| EXERCISE REQUIREMENTS |
1 – In the case report excerpt, which tumor type is the most common in TMT?
2 – From the case report excerpt, extract the passage word for word, starting at the words "The patient received" and stopping after "8 months of follow-up.".

| READING PASSAGE |

The patient received no further treatment. And she had no clinical symptoms associated with carcinoid syndrome including cardiac involvement that might be a major cause of death in this syndrome, so cardiac ultrasound had not performed. Also, no evidence of recurrence or metastasis was detected on abdomen and pelvic computer tomography (CT) after 8 months of follow-up.

Conclusions

MCTs account for approximately 20 % of all ovarian neoplasms, and are often diagnosed in young women [4]. Teratomas consist of diverse tissues derived from the three germ cell layers, the ectoderm, mesoderm, and endoderm. MCTs are usually benign; however, in 1–3 % of cases, they undergo TMT. Furthermore, patients with TMT are 15 years older than those with MCT without malignant transformation. The most common tumor type is squamous cell carcinoma, comprising about 80 % of cases of TMT. Other tumor types, including adenocarcinoma, thyroid carcinoma, and carcinoid tumor, have also been reported [1, 5].

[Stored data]
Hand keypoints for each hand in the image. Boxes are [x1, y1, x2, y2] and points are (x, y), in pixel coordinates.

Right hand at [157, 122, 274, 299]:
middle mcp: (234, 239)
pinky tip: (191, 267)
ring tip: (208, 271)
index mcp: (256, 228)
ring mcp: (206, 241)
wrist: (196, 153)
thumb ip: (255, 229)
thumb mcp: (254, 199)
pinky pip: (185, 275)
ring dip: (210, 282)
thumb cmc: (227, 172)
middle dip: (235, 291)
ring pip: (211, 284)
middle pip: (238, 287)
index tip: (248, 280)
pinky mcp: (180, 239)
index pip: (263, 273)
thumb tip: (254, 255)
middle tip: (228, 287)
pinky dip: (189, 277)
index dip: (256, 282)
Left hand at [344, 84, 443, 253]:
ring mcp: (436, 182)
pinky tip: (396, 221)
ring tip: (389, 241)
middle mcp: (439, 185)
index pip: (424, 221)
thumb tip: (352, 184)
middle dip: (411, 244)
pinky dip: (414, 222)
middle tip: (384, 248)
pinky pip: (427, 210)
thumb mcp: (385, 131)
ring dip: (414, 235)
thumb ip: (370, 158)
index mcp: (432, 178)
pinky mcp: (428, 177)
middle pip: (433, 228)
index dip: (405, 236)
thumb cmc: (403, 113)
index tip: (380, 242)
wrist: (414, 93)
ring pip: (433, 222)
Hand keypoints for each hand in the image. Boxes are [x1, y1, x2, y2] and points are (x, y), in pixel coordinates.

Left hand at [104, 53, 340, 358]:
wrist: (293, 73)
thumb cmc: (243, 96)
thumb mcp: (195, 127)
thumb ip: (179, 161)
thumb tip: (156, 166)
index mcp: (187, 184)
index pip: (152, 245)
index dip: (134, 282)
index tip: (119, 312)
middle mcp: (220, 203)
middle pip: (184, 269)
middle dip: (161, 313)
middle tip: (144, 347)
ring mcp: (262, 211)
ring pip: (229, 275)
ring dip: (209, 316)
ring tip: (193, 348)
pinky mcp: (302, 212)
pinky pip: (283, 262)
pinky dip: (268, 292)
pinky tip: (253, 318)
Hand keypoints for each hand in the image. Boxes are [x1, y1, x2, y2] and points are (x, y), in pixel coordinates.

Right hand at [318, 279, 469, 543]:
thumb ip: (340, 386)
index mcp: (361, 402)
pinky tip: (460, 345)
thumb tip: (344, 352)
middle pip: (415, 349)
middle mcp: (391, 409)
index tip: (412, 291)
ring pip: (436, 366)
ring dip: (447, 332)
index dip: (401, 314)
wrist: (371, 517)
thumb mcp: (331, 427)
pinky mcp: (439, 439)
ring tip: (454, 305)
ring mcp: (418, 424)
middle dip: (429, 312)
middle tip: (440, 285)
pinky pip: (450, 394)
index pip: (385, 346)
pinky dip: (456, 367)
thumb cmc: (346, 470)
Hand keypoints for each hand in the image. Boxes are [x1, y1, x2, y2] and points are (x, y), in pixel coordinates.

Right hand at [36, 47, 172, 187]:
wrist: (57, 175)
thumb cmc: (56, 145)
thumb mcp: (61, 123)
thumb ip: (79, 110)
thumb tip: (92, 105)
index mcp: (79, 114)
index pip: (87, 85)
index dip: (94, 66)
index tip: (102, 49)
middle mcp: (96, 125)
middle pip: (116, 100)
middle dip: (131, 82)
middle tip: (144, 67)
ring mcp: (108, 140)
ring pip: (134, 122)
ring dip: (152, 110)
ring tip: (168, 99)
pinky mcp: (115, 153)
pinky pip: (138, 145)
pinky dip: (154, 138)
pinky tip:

| ANSWERS IN ORDER |
1 – Squamous cell carcinoma, which makes up about 80 % of TMT cases.

2 –
The patient received no further treatment. And she had no clinical symptoms associated with carcinoid syndrome including cardiac involvement that might be a major cause of death in this syndrome, so cardiac ultrasound had not performed. Also, no evidence of recurrence or metastasis was detected on abdomen and pelvic computer tomography (CT) after 8 months of follow-up.